The modelling found that alone would “reduce dwelling starts to the end of the decade by up to 45,524 dwellings” and cut GDP by $3.1 billion.
The report also warned of an immediate hit to property values, with dwelling prices likely to fall in the short run.
It found that any changes to capital gains tax discounts would also deliver a major blow, cutting new housing supply by 33,353 dwellings and reducing economic output by more than $2.2 billion.
But the biggest shock came of when the two policies were combined – a scenario under which housing starts would fall by nearly 46,000 dwellings, with a broader economic hit of more than $3 billion.
Economic impacts projected from removing negative gearing.
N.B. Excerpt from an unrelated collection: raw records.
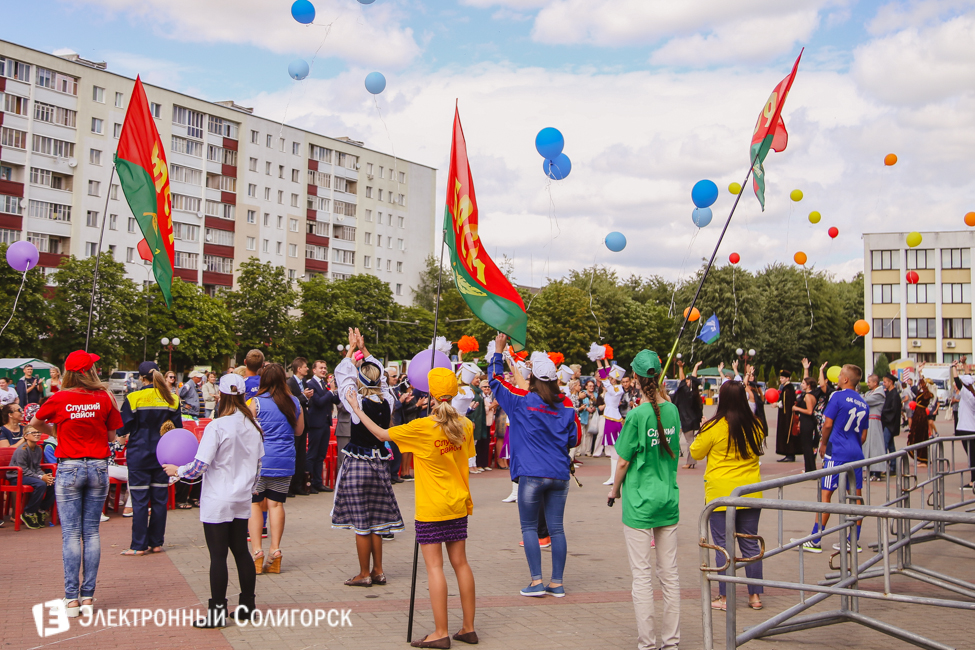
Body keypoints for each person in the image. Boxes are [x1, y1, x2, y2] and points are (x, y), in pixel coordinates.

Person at [348, 367, 478, 649]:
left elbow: (382, 434)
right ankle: (468, 628)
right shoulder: (466, 425)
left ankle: (441, 632)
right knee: (461, 563)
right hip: (457, 502)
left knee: (435, 567)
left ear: (431, 394)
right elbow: (466, 457)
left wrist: (357, 409)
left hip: (432, 507)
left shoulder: (423, 426)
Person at [163, 374, 264, 628]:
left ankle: (217, 612)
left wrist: (178, 471)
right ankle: (247, 606)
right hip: (241, 496)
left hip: (218, 496)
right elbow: (258, 466)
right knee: (241, 550)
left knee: (218, 555)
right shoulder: (253, 426)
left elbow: (200, 465)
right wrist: (250, 489)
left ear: (221, 396)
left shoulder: (217, 426)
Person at [29, 350, 122, 618]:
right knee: (91, 533)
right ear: (87, 371)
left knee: (70, 534)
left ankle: (71, 599)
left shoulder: (59, 398)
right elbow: (112, 435)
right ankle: (88, 597)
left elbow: (35, 423)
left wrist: (57, 432)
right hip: (97, 466)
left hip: (69, 466)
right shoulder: (104, 397)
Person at [489, 334, 579, 598]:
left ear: (533, 379)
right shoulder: (566, 406)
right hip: (559, 474)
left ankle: (537, 581)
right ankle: (557, 583)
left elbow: (495, 381)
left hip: (531, 474)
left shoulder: (522, 400)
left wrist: (498, 351)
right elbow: (574, 439)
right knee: (557, 529)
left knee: (529, 528)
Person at [609, 350, 682, 649]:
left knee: (642, 577)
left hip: (639, 502)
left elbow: (623, 461)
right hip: (667, 498)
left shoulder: (638, 415)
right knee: (670, 575)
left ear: (637, 379)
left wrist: (614, 490)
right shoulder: (672, 410)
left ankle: (648, 644)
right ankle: (671, 642)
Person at [332, 328, 404, 586]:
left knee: (362, 523)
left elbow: (343, 376)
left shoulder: (356, 403)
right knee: (377, 522)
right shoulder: (387, 401)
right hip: (379, 465)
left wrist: (352, 349)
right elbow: (381, 379)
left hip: (358, 465)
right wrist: (366, 351)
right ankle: (378, 571)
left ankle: (364, 573)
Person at [690, 380, 766, 612]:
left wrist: (703, 428)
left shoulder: (714, 426)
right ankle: (754, 596)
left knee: (723, 546)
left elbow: (695, 452)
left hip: (721, 494)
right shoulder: (755, 424)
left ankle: (725, 596)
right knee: (750, 544)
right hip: (750, 492)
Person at [794, 364, 868, 553]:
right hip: (856, 453)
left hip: (837, 452)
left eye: (840, 374)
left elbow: (827, 424)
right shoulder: (863, 402)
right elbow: (863, 435)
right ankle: (853, 540)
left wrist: (824, 444)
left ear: (846, 379)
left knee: (826, 494)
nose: (838, 377)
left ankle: (815, 539)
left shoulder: (837, 396)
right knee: (856, 495)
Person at [119, 361, 183, 556]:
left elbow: (122, 428)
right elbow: (177, 429)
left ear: (141, 378)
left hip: (139, 454)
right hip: (163, 456)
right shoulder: (172, 398)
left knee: (139, 501)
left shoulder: (133, 398)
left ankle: (138, 546)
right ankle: (156, 543)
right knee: (159, 500)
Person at [248, 363, 303, 574]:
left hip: (260, 461)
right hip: (284, 460)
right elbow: (299, 431)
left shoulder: (256, 403)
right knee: (276, 504)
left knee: (255, 504)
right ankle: (275, 550)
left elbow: (246, 431)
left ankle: (257, 552)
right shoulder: (294, 402)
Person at [7, 427, 56, 529]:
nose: (37, 434)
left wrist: (45, 476)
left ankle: (41, 510)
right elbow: (23, 470)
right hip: (17, 476)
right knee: (41, 484)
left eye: (38, 432)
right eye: (33, 432)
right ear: (26, 436)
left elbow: (37, 467)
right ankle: (28, 512)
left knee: (53, 483)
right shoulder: (22, 450)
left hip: (30, 475)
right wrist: (41, 477)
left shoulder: (38, 449)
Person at [305, 359, 337, 493]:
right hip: (315, 423)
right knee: (312, 454)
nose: (323, 370)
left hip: (325, 422)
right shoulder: (310, 384)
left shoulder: (324, 384)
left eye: (325, 368)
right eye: (321, 368)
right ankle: (309, 482)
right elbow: (318, 402)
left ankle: (318, 482)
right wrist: (331, 392)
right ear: (314, 370)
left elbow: (334, 400)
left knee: (321, 455)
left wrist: (335, 391)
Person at [596, 359, 626, 486]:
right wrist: (604, 359)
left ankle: (615, 476)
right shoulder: (616, 387)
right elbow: (607, 374)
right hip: (612, 418)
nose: (609, 378)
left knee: (614, 449)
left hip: (612, 419)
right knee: (613, 449)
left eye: (611, 377)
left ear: (615, 379)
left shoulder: (616, 389)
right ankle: (615, 476)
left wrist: (598, 361)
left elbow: (604, 377)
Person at [287, 357, 312, 497]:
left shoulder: (304, 382)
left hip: (304, 422)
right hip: (294, 423)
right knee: (294, 454)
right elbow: (291, 401)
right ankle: (290, 486)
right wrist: (303, 396)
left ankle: (298, 485)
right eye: (305, 366)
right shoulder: (290, 383)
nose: (307, 368)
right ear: (298, 369)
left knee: (301, 455)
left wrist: (307, 398)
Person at [672, 360, 704, 469]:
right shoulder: (695, 394)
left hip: (687, 420)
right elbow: (690, 380)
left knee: (690, 441)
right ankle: (691, 461)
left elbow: (682, 380)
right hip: (693, 420)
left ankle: (691, 461)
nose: (687, 382)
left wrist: (681, 367)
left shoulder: (686, 393)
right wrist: (695, 367)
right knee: (691, 441)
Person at [863, 374, 888, 480]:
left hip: (874, 422)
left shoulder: (879, 394)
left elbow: (866, 400)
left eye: (869, 382)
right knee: (867, 447)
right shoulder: (869, 393)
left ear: (875, 382)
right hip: (868, 422)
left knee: (875, 447)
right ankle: (869, 471)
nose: (867, 384)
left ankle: (876, 473)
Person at [791, 377, 819, 473]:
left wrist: (797, 408)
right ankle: (809, 468)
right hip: (806, 421)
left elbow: (809, 411)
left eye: (803, 383)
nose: (802, 385)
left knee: (807, 446)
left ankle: (810, 469)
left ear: (808, 385)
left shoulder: (808, 396)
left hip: (807, 422)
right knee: (807, 446)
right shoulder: (810, 395)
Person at [952, 373, 975, 489]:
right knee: (972, 455)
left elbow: (957, 381)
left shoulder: (967, 394)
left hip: (967, 429)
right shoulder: (971, 394)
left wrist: (954, 368)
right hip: (969, 428)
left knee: (972, 456)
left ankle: (973, 481)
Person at [908, 377, 934, 464]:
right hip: (917, 415)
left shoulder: (929, 394)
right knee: (916, 435)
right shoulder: (922, 393)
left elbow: (925, 393)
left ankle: (924, 459)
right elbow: (919, 390)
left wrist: (922, 380)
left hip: (921, 416)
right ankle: (919, 457)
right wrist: (920, 375)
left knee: (921, 436)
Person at [775, 369, 799, 462]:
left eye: (782, 378)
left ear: (787, 378)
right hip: (785, 415)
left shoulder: (787, 389)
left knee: (787, 433)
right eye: (780, 378)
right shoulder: (786, 388)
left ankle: (790, 453)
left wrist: (777, 404)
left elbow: (786, 404)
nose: (781, 379)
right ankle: (788, 453)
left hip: (787, 416)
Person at [880, 374, 902, 476]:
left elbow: (893, 410)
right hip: (888, 423)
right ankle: (893, 466)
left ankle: (885, 467)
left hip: (890, 423)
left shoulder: (894, 395)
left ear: (890, 382)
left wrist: (883, 412)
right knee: (891, 446)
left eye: (885, 382)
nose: (884, 384)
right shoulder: (889, 393)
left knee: (885, 445)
Source: Master Builders Australia, Housing Industry Association, Property Council of Australia and Real Estate Institute of Australia.
All scenarios were expected to see fewer homes being built as investment slowed, according to the modelling, which would spark job losses in construction – “up to 4,288 fewer jobs each year on average” if negative gearing was removed, and a further 3,000-plus if CGT changes came into force.
It warned that while falling prices may offer short-term relief for buyers, the longer-term outlook was more severe.
“The combination of the increased cost base and the contraction in supply of residential rentals puts upward pressure on rental prices,” it warned, a figure set at a rise of up to 2.4 per cent more than business-as-usual by the end of the decade.
Economic impacts of removing CGT discounts for residential property. Source: Master Builders Australia, Housing Industry Association, Property Council of Australia and Real Estate Institute of Australia.
The report comes a week after the Australian Senate concluded its committee work finding the CGT discount “can distort investment decisions”, pushing money into existing housing and speculative assets instead of productive investment. The federal government is due to announce its decision over any changes via the May Budget process.